La deuxième règle de l’esthétique de Flaubert, — qui n’est que le corollaire de la précédente, — c’est que l’art doit être impersonnel. Il l’a écrit dans ses lettres et répété si souvent dans ses conversations, que nous n’aurions que l’embarras du choix entre une foule de citations exprimant toutes la même idée. Mais s’il est certain que, pour Flaubert, l’impersonnalité de l’artiste est un dogme capital, ce qui est moins sûr, ce sont les interprétations courantes qu’on en a données.

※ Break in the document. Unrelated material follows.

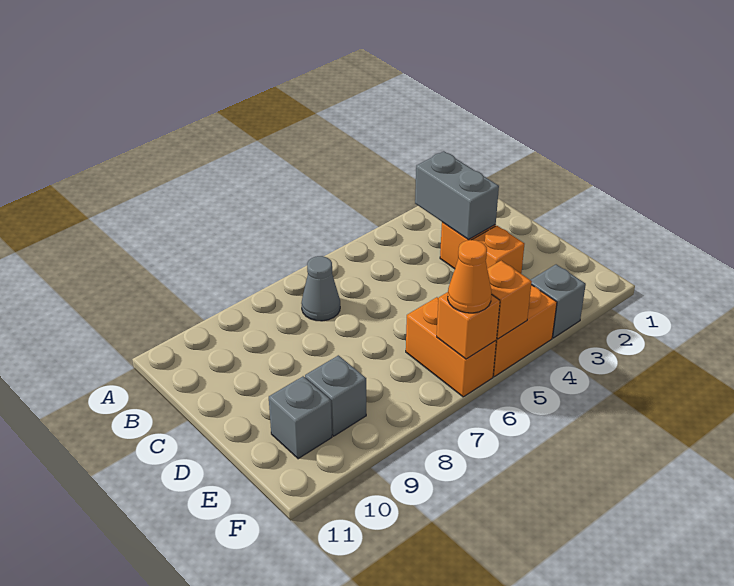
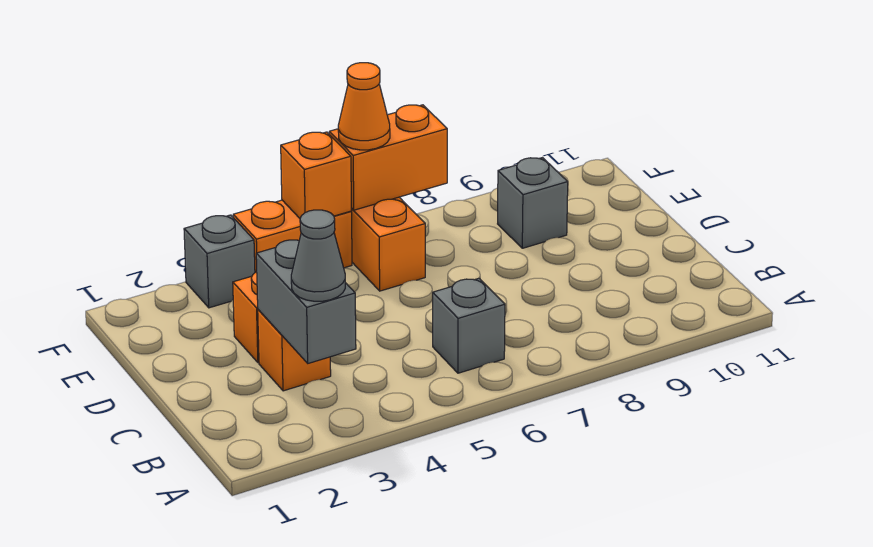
grey 1x1 cone [302,256,340,321] -> grey 1x1 cone moved to [291,210,345,301]
grey 1x1 brick [269,376,332,459] -> grey 1x1 brick moved to [433,278,505,373]
orange 1x1 brick [437,292,500,359] -> orange 1x2 brick [329,105,447,210]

Prendre au pied de la lettre ce précepte de l’impersonnalité, c’est se tromper grandement. Pour Flaubert, l’esprit de l’artiste n’est pas qu’un miroir, ou, comme on s’est plu à le dire, une plaque photographique, qui reflète mécaniquement le monde extérieur, sans y rien ajouter. Pour lui, l’art, c’est toujours « l’homme ajouté à la nature, » -— mais l’homme littéraire, et non point le bourgeois ou le citoyen, l’individu avec ses affaires ou ses sentimens personnels, ses obligations ou ses préjugés de caste et de milieu. Il est trop évident que cet homme littéraire, avec ses aptitudes, ses tics de métier, ses dons supérieurs, ses lacunes et ses tares, marque son empreinte sur une œuvre. Bien loin de le nier, Flaubert reproche au contraire à la méthode critique de Taine de ne pas tenir un compte suffisant de la personnalité littéraire de l’artiste et de la sacrifier insensiblement ou de la réduire à son milieu et à son ascendance, — c’est-à-dire à tout ce qui n’est pas proprement l’artiste dans un individu : « Il y a autre chose dans l’art que le milieu où il s’exerce, et les antécédens physiologiques de l’ouvrier. Avec ce système-là, on explique la série, le groupe, mais jamais l’individualité, le fait spécial, qui fait qu’on est celui-là. Cette méthode amène forcément à ne faire aucun cas du talent[1]. »

Mais, dira-t-on, la personnalité inférieure de l’écrivain,

  1. Correspondance, IIIe série, p. 195.